Pekmezi üzümden daha değerli

Şekline bakarsanız baklagil, ağacına bakarsanız meyve olan keçiboynuzu faydasını da bu karmaşık yapısından alıyor. Sert lifleri bağırsakları koruyor. Zengin E vitamini içeriğiyle astımdan gribe her derde deva oluyor...

YAYINLAMA
GÜNCELLEME

YAVUZ DİZDAR

Keçiboynuzu çok ilginç bir meyve. Yapısal olarak ağaca benzer bir özellik gösteriyor ama meyvesinin biçimine baktığınızda aslında baklagiller familyasına dahil görünüyor. Onu değerli yapan belki de budur. Baklanın aksine çekirdekleri yenemeyecek kadar serttir, başka amaçlarla kullanılır. Meyvenin bakla için kabuk sayılacak yuvası yenir ya da kullanılır. Bu bölge aslında çekirdeklerin korunması için mevcut, başlangıçta yeşil olmakla birlikte olgunlaştıkça kararıp bildiğimiz koyu kahverengi görüntüsünü alır. Tarihteki kullanımı ise çok eskidir.
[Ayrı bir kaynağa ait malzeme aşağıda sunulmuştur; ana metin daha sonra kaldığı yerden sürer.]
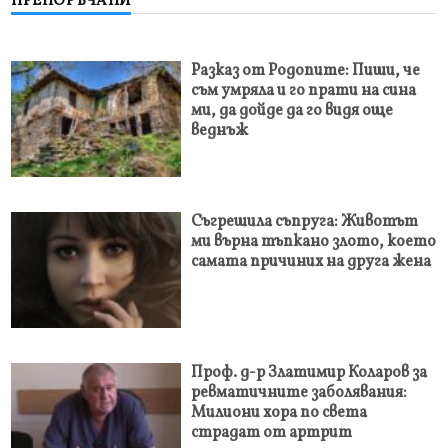
ПРЕПОРЪЧАНИ
Разказ от Родопите: Пиши, че
съм умряла и го прати на сина
ми, да дойде да го видя още
веднъж
Съгрешила съпруга: Животът
ми върна тъпкано злото, което
самата причиних на друга жена
Проф. д-р Златимир Коларов за
ревматичните заболявания:
Милиони хора по света
страдат от артрит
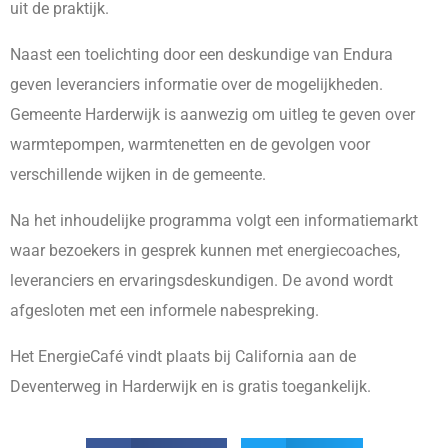
uit de praktijk.
Naast een toelichting door een deskundige van Endura
geven leveranciers informatie over de mogelijkheden.
Gemeente Harderwijk is aanwezig om uitleg te geven over
warmtepompen, warmtenetten en de gevolgen voor
verschillende wijken in de gemeente.
Na het inhoudelijke programma volgt een informatiemarkt
waar bezoekers in gesprek kunnen met energiecoaches,
leveranciers en ervaringsdeskundigen. De avond wordt
afgesloten met een informele nabespreking.
Het EnergieCafé vindt plaats bij California aan de
Deventerweg in Harderwijk en is gratis toegankelijk.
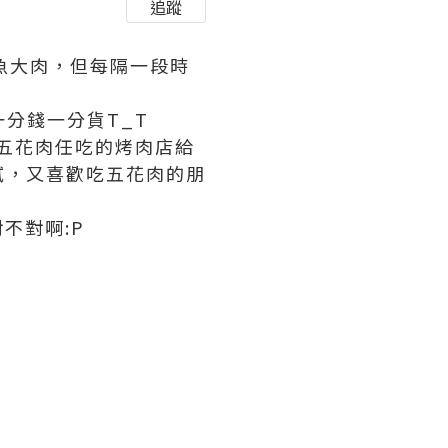
追蹤
大魚大肉，但每隔一段時
一分錢一分貨T_T
烤五花肉任吃的烤肉店給
膩，又喜歡吃五花肉的朋
不對啊:P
Kadim kültürlerden beri biliniyor

Çok eski kültürlerde tıbbi bitkilerden biri olarak kabul edilmiştir keçiboynuzu. Tıpkı kestane gibi, keçiboynuzu da özellikle solunum yolları hastalıklarının tedavisinde kullanılmıştır. Yenilen kabuk kısmı etkili olmakla birlikte serttir, tadı ise kendine özgüdür. Baskın bir tadı alamayabilirsiniz, lakin diğer meyvelerin aksine çok fazla şeker barındırmaz, liften yana da çok zengindir. Dolayısıyla “Bir damla bal için bir çuval keçiboynuzu” yakıştırmasını hak eder, değeri de aslında buradan gelir. Kan şekerini etkileyebilecek kadar serbest şeker barındırmaz ama mineral açısından çok fazla zengindir.

Mineral bombası 

Kulağa garip geliyor ama keçiboynuzunun kalsiyum, magnezyum, çinko ve fosfor içeriği çok yüksektir. Bunlardan çinko pek çok vücut işlevinin sürdürülmesinde elzemken, fosfor enerji metabolizması için gerekiyor. Dolayısıyla pekmez haline getirildiğinde, ki bu çok kolay değildir, üzüm pekmezine üstünlük gösterir keçiboynuzu. Günümüzde değeri anlaşıldıkça tüketimi de artıyor ama türev ürünlere de dönüştürüldüğünü görüyoruz. Mesela una çevrilirse unlu mamullere üstünlük sağlıyor. Endüstri genellikle kakaonun girdiği ürünlerde kullanıyor keçiboynuzunu. Siz de evde yaptıklarınızda keçiboynuzu unundan faydalanabilirsiniz. Nedendir bilinmez, bağışıklık sisteminin düzenlenmesinde çok olumlu etkileri olduğu biliniyor bu meyvenin. Beri yandan erkeklik hormonunun miktarını yükselttiğini, yani dolaylı etkiler yaptığını söyleyen çalışmalar da vardır.

Solunum yolları enfeksiyonlarında etkili!

Evet geleneksel tıpta akşamdan ıslatılan birkaç keçiboynuzunun soğuk algınlığı tedavisinde kullanıldığını görüyoruz. Bu formülün astıma iyi geldiği genel kabul gören bir konu. Üstelik hem yapımı kolaydır hem de bir zararının olmadığı açıktır, alerjisi olan çocuklarda bile fayda sağlar. O nedenle ilaca başvurmadan önce tercih edilebilecek güvenli ve etkili seçeneklerden biri keçiboynuzu. Kurutulmuşunu yemek de keyiflidir ama çekirdeklerine dikkat etmek kaydıyla. Zira çocuklar yutabilir. Keçiboynuzu E vitamini açısından çok zengin. Soğuk algınlıklarında doğal E vitamini kaynağını oluşturuyor. Akdeniz coğrafyasındaki ülkelerde bol yetişebiliyor olması avantajımız elbette. Ağacı genellikle kendiliğinden biter, siz de faydalanırsınız.

Sert lifleri bağırsak dostu...

Keçiboynuzu yiyenlere fazla sert gelir ama zaten avantajı da buradadır. Özellikle kabızlık gibi sorunların giderilmesinde bu lif mucize yaratır. Günümüzde gıdaların liften yana fakir ve rafine olduğunu düşünürsek, sindirim sistemi sorunlarını çözmek için bu sert liflerin ne kadar kıymetli olduğunu daha iyi anlarız. Üstelik un haline getirseniz de bu lifler kaybolmaz ve kütle etkisi yaratır. Yani hem besler hem de sindirim sistemini düzenler.